O seu último livro é China UnCovered: o que você precisa saber para fazer negócios na China, (FT/ Pearson’s, 2010) (www.chinauncovered.net) Os seus livros anteriores incluem “China: The Race to Market” (FT/Pearsons, 2003), The Frontiers of Fortune, (Pitman’s, 1999); e The Political Economy of Financial Integration in Europe : The Battle of the Systems, (MIT Press, 1998) sobre união monetária e mercados financeiros na UE, em co-autoria com Ingo Walter da NYU. O tema principal que ligou este trabalho foi a análise da mudança dinâmica na Europa, no mundo e na China e das suas implicações para o comércio internacional. Os seus livros estão traduzidos para francês, italiano, alemão, espanhol, chinês, coreano e árabe. Ele também é co-autor do Oxford Handbook on Business and Government (2010), e contribuiu com inúmeros capítulos em livros e artigos em revistas profissionais. É colaborador regular de jornais e foi quatro vezes vencedor do prémio “Melhor Caso do Ano” da European Case Clearing House.

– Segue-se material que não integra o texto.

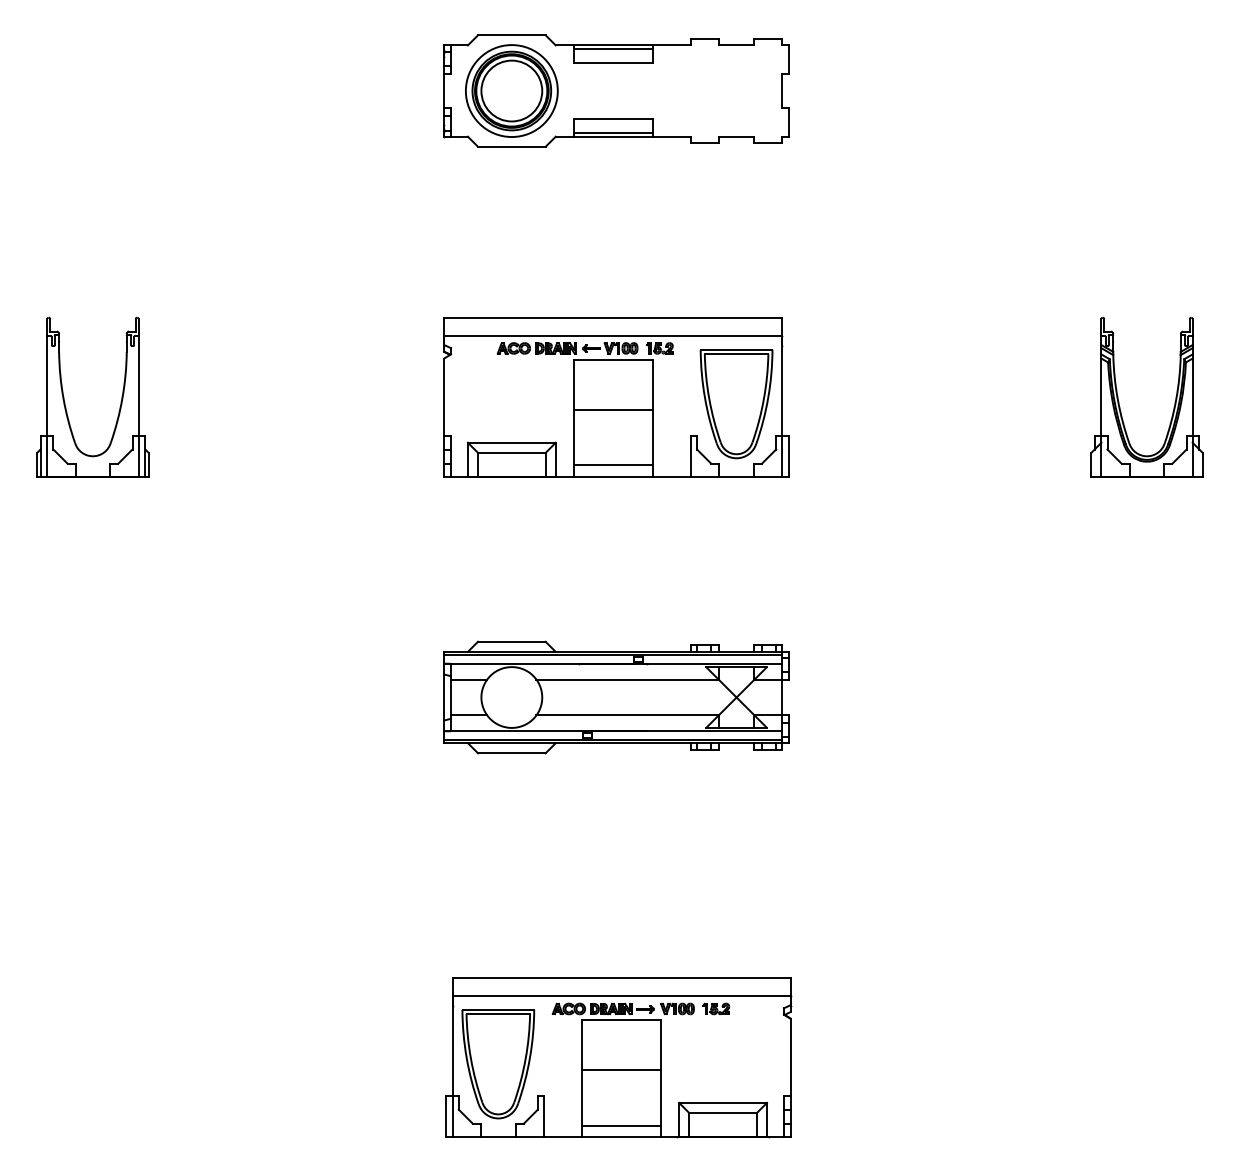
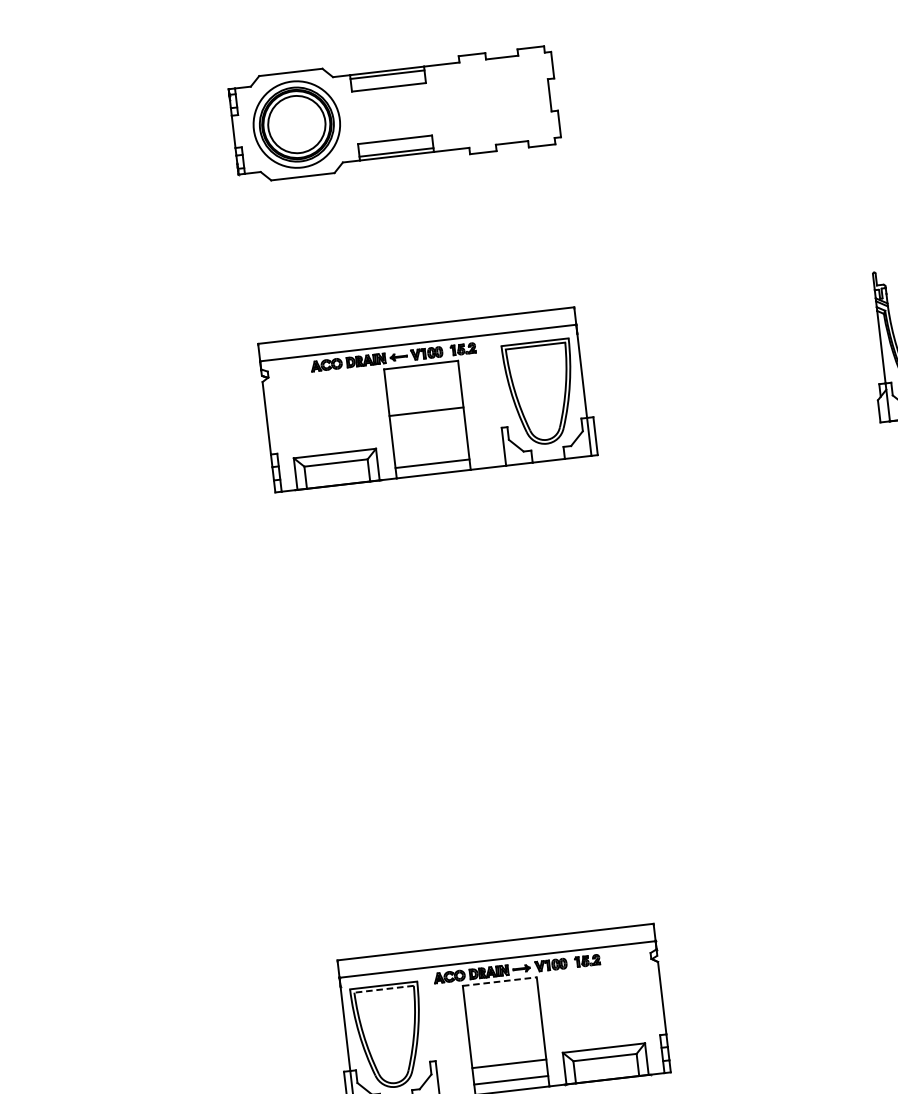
part: (616, 697) -> (460, 680), removed
line: (498, 1014) -> (384, 989), solid -> dashed
line: (621, 1020) -> (500, 981), solid -> dashed
line: (620, 1069) -> (508, 1063), moved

Ele ministra cursos sobre negócios internacionais e economia política global. No campus INSEAD, em Fontainebleau e Singapura, ensinou política europeia e mundial, mercados e negócios no MBA e programas de doutoramento. Ensinou no Programa de Gestão Avançada emblemática do INSEAD nas últimas três décadas, bem como em outros cursos de Desenvolvimento Executivo e cursos específicos da empresa. Jonathan Story trabalha com governos, organizações internacionais e empresas multinacionais.